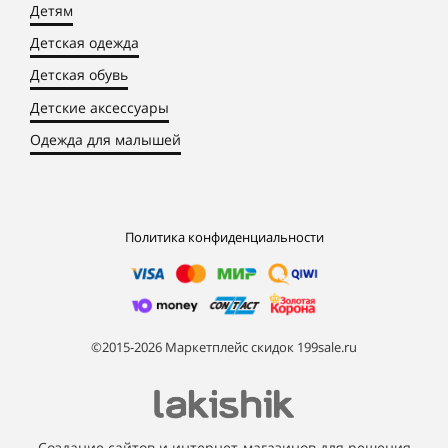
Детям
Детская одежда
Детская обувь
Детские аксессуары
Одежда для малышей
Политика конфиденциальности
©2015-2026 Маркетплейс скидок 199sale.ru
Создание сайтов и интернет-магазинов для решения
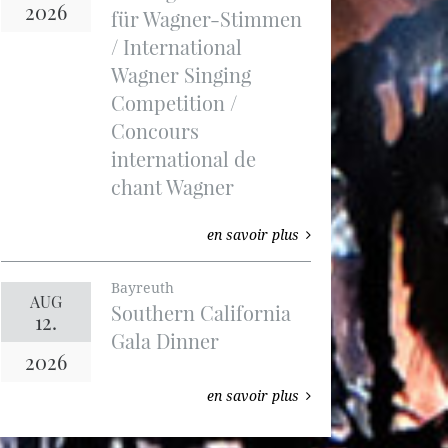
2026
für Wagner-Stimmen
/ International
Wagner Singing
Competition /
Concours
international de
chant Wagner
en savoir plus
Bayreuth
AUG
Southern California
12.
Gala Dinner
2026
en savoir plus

+++++

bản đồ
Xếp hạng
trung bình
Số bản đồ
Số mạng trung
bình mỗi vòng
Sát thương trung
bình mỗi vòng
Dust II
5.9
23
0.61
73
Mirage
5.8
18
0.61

+++++

Scan the records above, then copy out each line that mentions "Wagner".

für Wagner-Stimmen
Wagner Singing
chant Wagner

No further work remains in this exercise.